営業部の穂積先輩は今日も不機嫌で困る
「……入社して五年経つんですけど、ずっと企画部にいて、必死に働いてきました」
「うん」
「好きだったんです。その仕事が。自分のアイデアが形になって、誰かに届くのが」

 一度言葉を切って、グラスを握る手に力を込める。

「……でも今日いきなり、営業に配置換えになって……」

 そんな弱音とも、愚痴ともつかない言葉をぽつりと語る。
 隣の男性は、茶々を入れるでもなく、安っぽく慰めるでもなく、ただ黙って話を聞いている。その聞き方が、かえって信頼できた。

「本当にやっていけるのかな……」
 
 そう小声で呟くと、タクマさんは頬杖をやめてこちらに向き直った。

「それで、あんたはどうしたい?」
「え?」
「早く企画に戻りたいとか?」
「……そうです、けど」
「今の話を聞いている限り、茨の道だろうな」
「……っ」
「まあ、まったく無理とは言わねえけど、時間はかかるんじゃないか?」

 まるで自分を無能と言われたようで、瞬間的に、顔が熱くなる。

「どうしてそう思うんですか」
「……あんたが企画に戻りたいなら、普通に考えて、必要最低条件はひとつ」
「ひとつ……?」
「そ。
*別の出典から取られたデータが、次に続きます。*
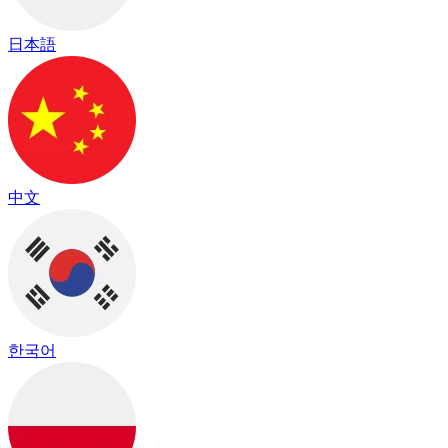
日本語
中文
한국어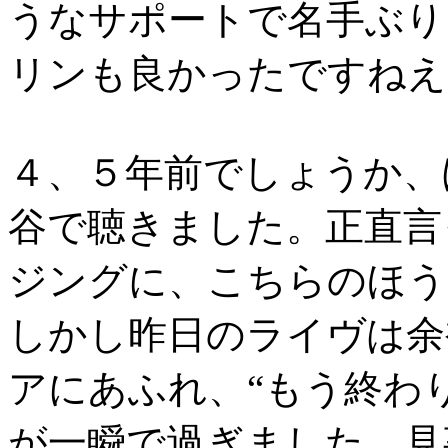
うなサポートで名手ぶり
リンも良かったですねえ
４、５年前でしょうか、
谷で聴きました。正直言
ジングに、こちらのほう
しかし昨日のライヴは余
アにあふれ、“もう終わ
が一瞬で過ぎました。見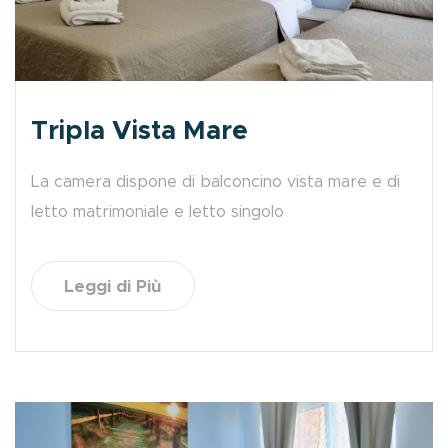
Tripla Vista Mare
La camera dispone di balconcino vista mare e di
letto matrimoniale e letto singolo
Leggi di Più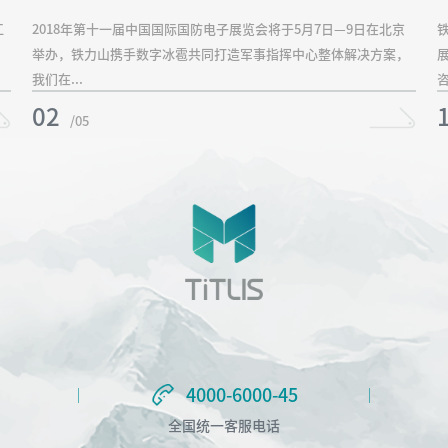
江
2018年第十一届中国国际国防电子展览会将于5月7日—9日在北京
举办，铁力山携手数字冰雹共同打造军事指挥中心整体解决方案，
我们在...
咨
02
/05
4000-6000-45
4000-6000-45
全国统一客服电话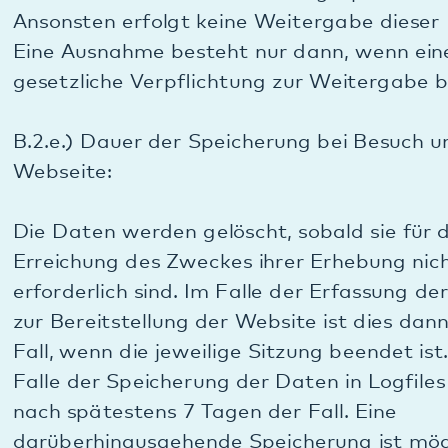
Ziffern mit einem „X“ versehen (bspw.
192.168.xxx.xxx) und eine Benutzer-ID wird
automatisch vom System mit einem Pseudonym
ersetzt. Nur die so verfremdeten Daten werden
gespeichert und für die Statistiken genutzt.
Wir weisen darauf hin, dass wir alle Daten zu
Matomo ausschließlich auf unserem eigenen
Webserver verarbeiten und kein Dritter diese
Daten erhält. Dadurch sind wir der Überzeugung,
dass hier keine Einwilligung erforderlich ist und wir
diese Datenverarbeitung auf ein berechtigtes
Interesse stützen können, da ein Drittbezug
ausgeschlossen ist. Es handelt sich hier um so
genannte First-Party-Cookies, die nur von uns
gesetzt und ausgewertet werden.
B.3.b.) Zweck der Datenverarbeitung über
Matomo: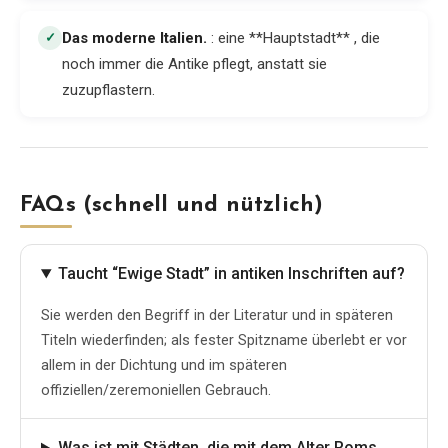
Das moderne Italien
.
: eine **Hauptstadt** , die
✓
noch immer die Antike pflegt, anstatt sie
zuzupflastern.
FAQs (schnell und nützlich)
Taucht “Ewige Stadt” in antiken Inschriften auf?
Sie werden den Begriff in der Literatur und in späteren
Titeln wiederfinden; als fester Spitzname überlebt er vor
allem in der Dichtung und im späteren
offiziellen/zeremoniellen Gebrauch.
Was ist mit Städten, die mit dem Alter Roms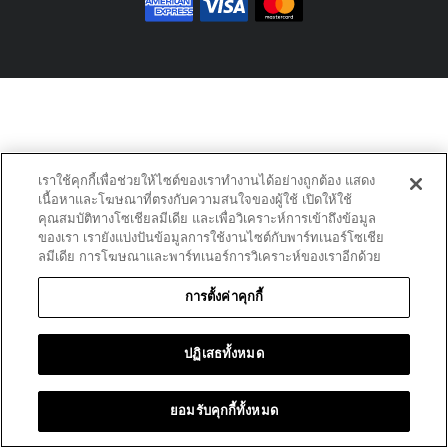
เราใช้คุกกี้เพื่อช่วยให้ไซต์ของเราทำงานได้อย่างถูกต้อง แสดง
เนื้อหาและโฆษณาที่ตรงกับความสนใจของผู้ใช้ เปิดให้ใช้
คุณสมบัติทางโซเชียลมีเดีย และเพื่อวิเคราะห์การเข้าถึงข้อมูล
ของเรา เรายังแบ่งปันข้อมูลการใช้งานไซต์กับพาร์ทเนอร์โซเชีย
ลมีเดีย การโฆษณาและพาร์ทเนอร์การวิเคราะห์ของเราอีกด้วย
การตั้งค่าคุกกี้
ปฏิเสธทั้งหมด
ยอมรับคุกกี้ทั้งหมด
営業で圧倒的な成績を出すことだ」
「それは……」

 そうかもしれない。
 少なくとも、営業部でくすぶっている限り、復帰の芽は見えてこないだろう。

「でも今のままのあんたには、まず無理だろ」
「な、なんでですか?」

 聞き捨てならない言葉に、声が上擦った。

「……企画と営業の違いが何かわかるか?」
「え? ……企画は商品を考える仕事で、営業は売る仕事、ですよね?」
「そう。つまり、企画は仮説で、営業は現実だ。今と同じスタンスで現場に行けば、嫌というほどそれを思い知ることになる」
「でも……だからって、初めからわたしに何もできないって決めつけるの、失礼じゃないですか?」

 タクマさんの言葉に、思わず食らいついた。

「そう思うなら、結果を出せばいい。どの会社でも、数字を持ってる人間にはみんな一目置くもんだ」
「…………」

 それはそうだろうけど、いきなりの正論に、相談相手を間違えたかもしれないと思い始める。
 ただでさえ不安なのに、余計に落ち込んでしまう。

「ま、別に、俺には関係ない話だけど」

 そんなふうに突き放されると、胃の裏側がきゅうっと痛くなる。
 俯いていると、タクマさんがカウンターの向こうに声を掛けた。